The Hill:
Sen. Chris Dodd (D-Conn.) on Thursday penned a letter to Health and Human Services Secretary Kathleen Sebelius demanding an explanation of reports that Wall St. firms received many doses of the swine flu vaccine.
And you thought it was just the Calgary Flames.
Allowing the NHL's Calgary Flames players and families to get H1N1 flu shots early has cost an Alberta Health Services manager his job, officials said.
Hey, I love the (world champion) Yankees, but kids go first. NBC's Robert Bazell (11/5, story 7, 2:35, Williams) notes that Wall Street firms have high risk patients and must sign an agreement to give their vaccine only to them until released to the health department
Meanwhile, Dr. Thomas Farley, New York City Health Commissioner, said, "Employers are required to sign an agreement that said they're vaccinating people at high risk. And whether those people at high risk are working for one type of company versus another type of company is a judgment we're not going to make."
but the public isn't buying it. More:
The Service Employees International Union was more harsh in its criticism.
"It's bad enough that Wall Street crashed our economy. But purposely endangering the health of millions of Americans during a public health crisis crosses all lines of decency," the union said in a statement.

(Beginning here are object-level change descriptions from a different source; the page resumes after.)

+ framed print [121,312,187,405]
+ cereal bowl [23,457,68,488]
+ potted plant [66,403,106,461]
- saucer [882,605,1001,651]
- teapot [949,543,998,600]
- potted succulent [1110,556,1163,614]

Even if warranted (asthmatics and pregnant women who often don't go to doctors work on Wall Street, and not everyone on Wall Street is a rich broker — there are plenty of secretaries, data entry clerks and office cleaners), this distribution plan is about as tone deaf as it comes. Wall Street has to be lower than any other group right now in public esteem and trust. The best intent from public health may have been benign, but this is what happens when you have a lack of transparency and a Rube Goldberg vax distribution system that has to recruit unlikely people aka lack of "public health infrastructure".

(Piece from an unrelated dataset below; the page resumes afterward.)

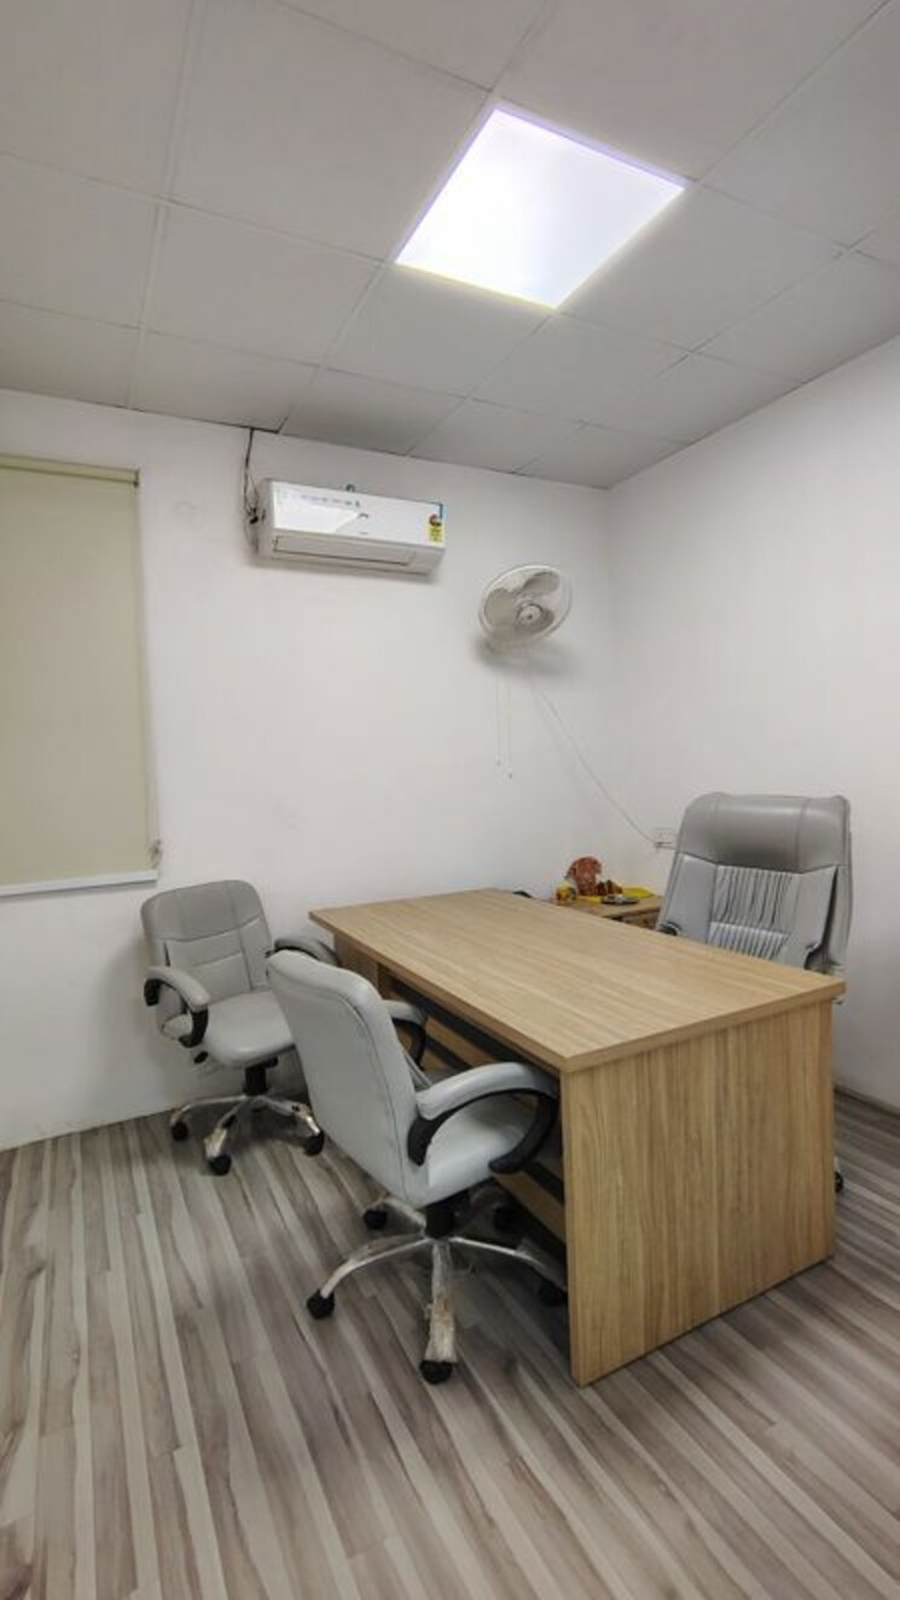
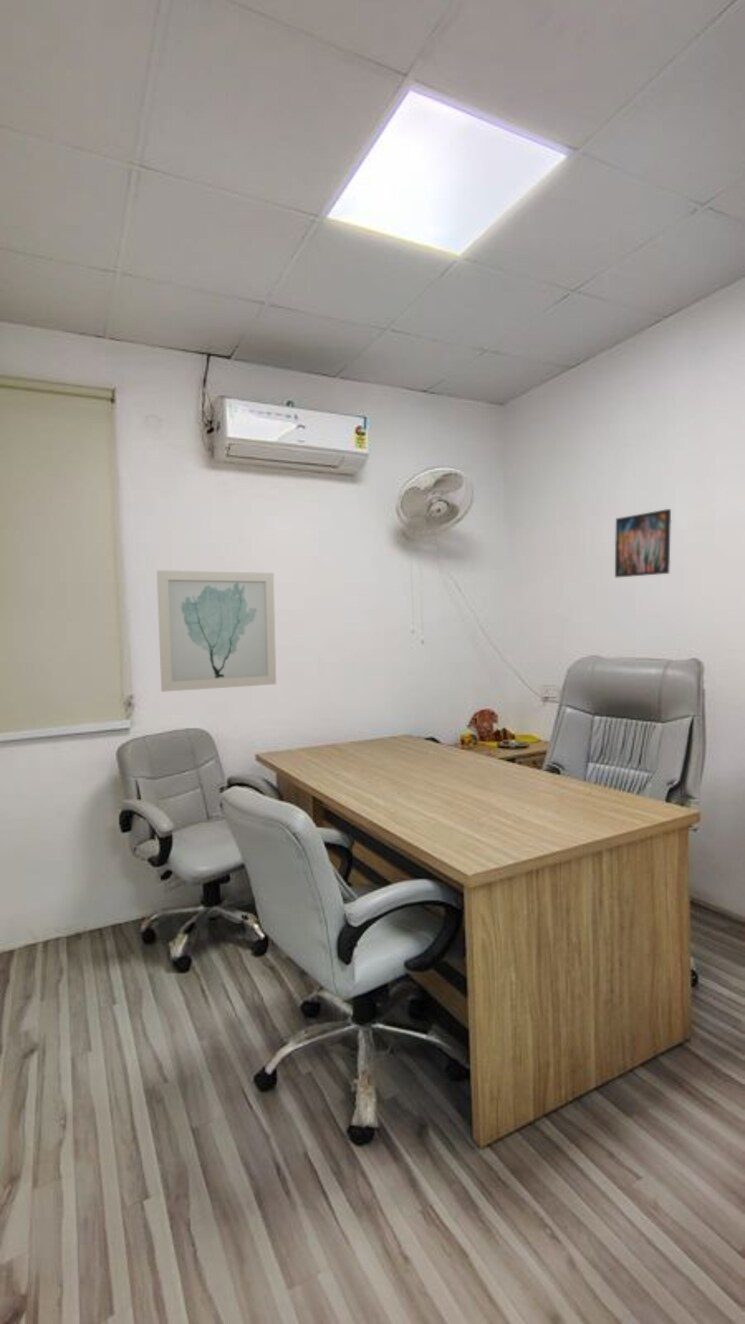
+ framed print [614,508,672,579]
+ wall art [156,569,277,693]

Update [2009-11-6 12:51:15 by DemFromCT]: As long as it goes to high risk groups, I don't care who is distributing the vaccine. But if you are a high profile Wall Street firm, be prepared to justify what kind of groups you give it to and where it goes. Any unused vaccine needs to be returned to DOH/DPH as part of the program.
First Glenn Beck, and now this:
The American Future Fund, an Iowa-based conservative interest group, will launch ads tomorrow that seek to link the Obama Administration's handling of the H1N1 flu with broader questions about the viability of a public option being included in a health care overhaul.
The ad begins by noting that in July the Obama Administration promised 120 million H1N1 vaccines would be available by October but only 27 million actually were ready at that time. "Children, pregnant women, seniors line up for nothing," says the ad's narrator before adding that the government had planned to give vaccines to prisoners at Guantanamo Bay. (The White House on Thursday denied talk that Gitmo prisoners were being vaccinated before the general public.)
"If the government can't run a flu program can we trust them to run America's entire health care system?" asks the narrator at the ad's conclusion.
Actually, the private sector is responsible for flu vaccine manufacture, and the Feds are distributing vaccine much more fairly than "the biggest purchaser gets the vaccine", which is usually what happens. Or that 2009 H1N1 doesn't include seniors in the high risk group. And that flu vax takes six months to manufacture, and it's now six months almost to the day after 2009 H1N1 was first described in April. But don't tell conservatives who believe in death panels that the real culprit is viral evolution, which is why we are all susceptible to this flu bug.